The task:
Copy the lines from the records word for word, starting with the line that contains "Класс пылевлагозащиты" and going on through the line that contains "justicia. Una política". Leave out the pictures.
§
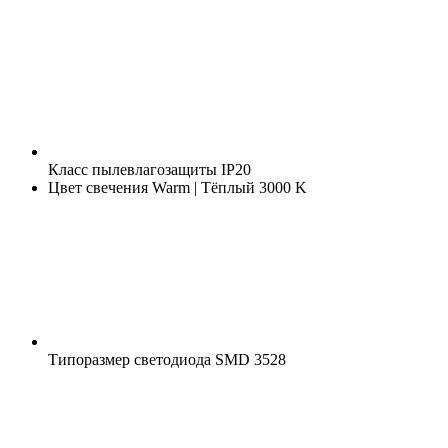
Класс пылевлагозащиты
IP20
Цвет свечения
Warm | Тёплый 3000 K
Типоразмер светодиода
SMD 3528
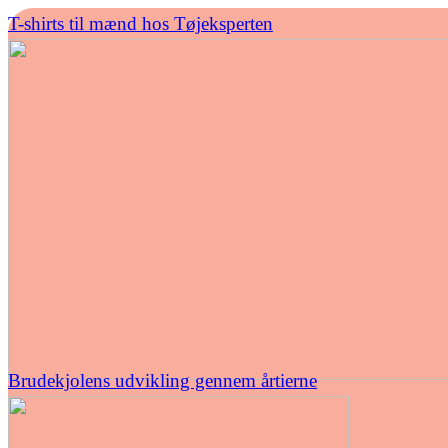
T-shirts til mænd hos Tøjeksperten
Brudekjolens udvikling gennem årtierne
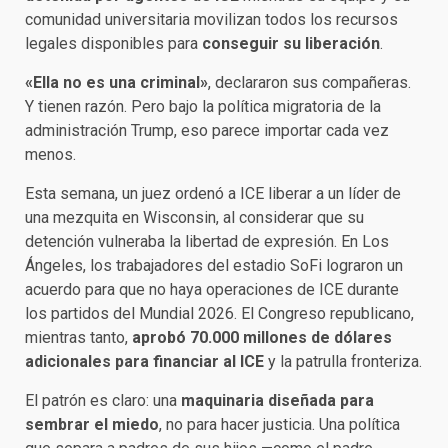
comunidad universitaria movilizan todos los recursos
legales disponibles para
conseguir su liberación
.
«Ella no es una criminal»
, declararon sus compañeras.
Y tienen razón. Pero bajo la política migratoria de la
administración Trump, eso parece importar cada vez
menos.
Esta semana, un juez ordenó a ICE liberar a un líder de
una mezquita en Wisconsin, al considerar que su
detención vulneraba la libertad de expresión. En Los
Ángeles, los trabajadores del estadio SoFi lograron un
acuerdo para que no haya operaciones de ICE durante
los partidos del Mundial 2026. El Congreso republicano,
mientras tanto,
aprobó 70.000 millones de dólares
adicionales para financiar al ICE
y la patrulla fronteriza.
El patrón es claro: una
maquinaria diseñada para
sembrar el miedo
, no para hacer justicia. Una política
§
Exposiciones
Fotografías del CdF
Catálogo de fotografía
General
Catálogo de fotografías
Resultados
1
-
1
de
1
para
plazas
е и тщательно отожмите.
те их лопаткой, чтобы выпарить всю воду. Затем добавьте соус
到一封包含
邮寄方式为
§
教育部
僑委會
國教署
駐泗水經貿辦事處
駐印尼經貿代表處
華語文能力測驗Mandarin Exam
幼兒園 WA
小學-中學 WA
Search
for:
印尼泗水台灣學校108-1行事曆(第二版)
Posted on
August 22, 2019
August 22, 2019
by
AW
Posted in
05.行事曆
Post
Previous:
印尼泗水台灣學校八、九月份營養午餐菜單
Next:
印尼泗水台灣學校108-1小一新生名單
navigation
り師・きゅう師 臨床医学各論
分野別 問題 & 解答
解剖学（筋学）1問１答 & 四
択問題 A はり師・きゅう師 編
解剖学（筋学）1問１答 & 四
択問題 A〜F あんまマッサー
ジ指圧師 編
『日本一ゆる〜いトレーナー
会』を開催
§
Answer section:
Класс пылевлагозащиты
IP20
Цвет свечения
Warm | Тёплый 3000 K
Типоразмер светодиода
SMD 3528
T-shirts til mænd hos Tøjeksperten
Brudekjolens udvikling gennem årtierne
comunidad universitaria movilizan todos los recursos
legales disponibles para
conseguir su liberación
.
«Ella no es una criminal»
, declararon sus compañeras.
Y tienen razón. Pero bajo la política migratoria de la
administración Trump, eso parece importar cada vez
menos.
Esta semana, un juez ordenó a ICE liberar a un líder de
una mezquita en Wisconsin, al considerar que su
detención vulneraba la libertad de expresión. En Los
Ángeles, los trabajadores del estadio SoFi lograron un
acuerdo para que no haya operaciones de ICE durante
los partidos del Mundial 2026. El Congreso republicano,
mientras tanto,
aprobó 70.000 millones de dólares
adicionales para financiar al ICE
y la patrulla fronteriza.
El patrón es claro: una
maquinaria diseñada para
sembrar el miedo
, no para hacer justicia. Una política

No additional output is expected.